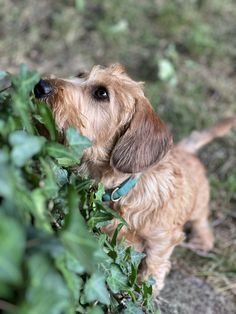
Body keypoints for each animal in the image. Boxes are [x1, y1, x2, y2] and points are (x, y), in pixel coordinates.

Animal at [34, 64, 235, 296]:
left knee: (201, 219)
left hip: (198, 203)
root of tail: (185, 149)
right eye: (80, 75)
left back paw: (203, 240)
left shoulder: (161, 239)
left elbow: (154, 264)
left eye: (101, 93)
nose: (40, 86)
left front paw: (146, 289)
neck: (119, 190)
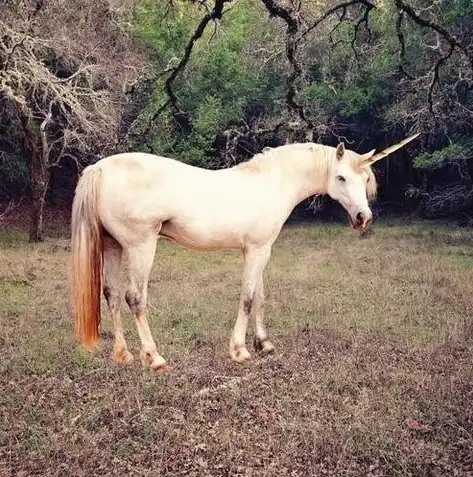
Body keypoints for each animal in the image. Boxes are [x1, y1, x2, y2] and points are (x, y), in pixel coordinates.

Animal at [70, 135, 416, 372]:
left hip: (113, 246)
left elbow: (260, 296)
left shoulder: (261, 251)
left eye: (365, 178)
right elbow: (248, 298)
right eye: (341, 177)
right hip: (141, 246)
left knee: (112, 295)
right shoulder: (256, 250)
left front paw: (264, 344)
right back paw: (153, 357)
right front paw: (239, 350)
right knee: (134, 298)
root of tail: (100, 168)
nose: (362, 218)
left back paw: (122, 355)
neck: (272, 183)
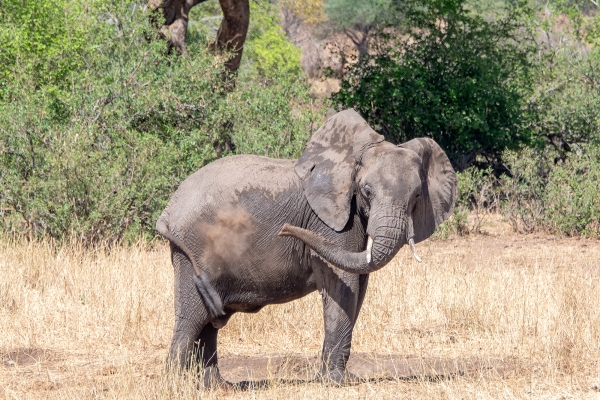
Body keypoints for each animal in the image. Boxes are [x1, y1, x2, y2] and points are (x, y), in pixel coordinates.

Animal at [157, 108, 458, 386]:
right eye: (366, 191)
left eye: (417, 196)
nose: (285, 229)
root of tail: (169, 209)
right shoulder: (329, 222)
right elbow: (343, 286)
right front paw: (335, 382)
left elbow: (358, 289)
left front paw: (335, 378)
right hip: (192, 252)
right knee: (192, 317)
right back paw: (177, 385)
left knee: (207, 322)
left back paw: (215, 386)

- ACTION ITEM:
In the material above, one part opens with the line containing "right shoulder: (256, 250)" and closes with the line containing "nose: (285, 229)". Write out that part exactly and skip its pictures.

- TASK OUTPUT:
right shoulder: (256, 250)
left front paw: (264, 344)
right back paw: (153, 357)
right front paw: (239, 350)
right knee: (134, 298)
root of tail: (100, 168)
nose: (362, 218)
left back paw: (122, 355)
neck: (272, 183)
Body keypoints for each animal in the image. Boxes are [x1, y1, x2, y2] and points are (x, y), in pixel coordinates.

Animal at [157, 108, 458, 386]:
right eye: (366, 191)
left eye: (417, 196)
nose: (285, 229)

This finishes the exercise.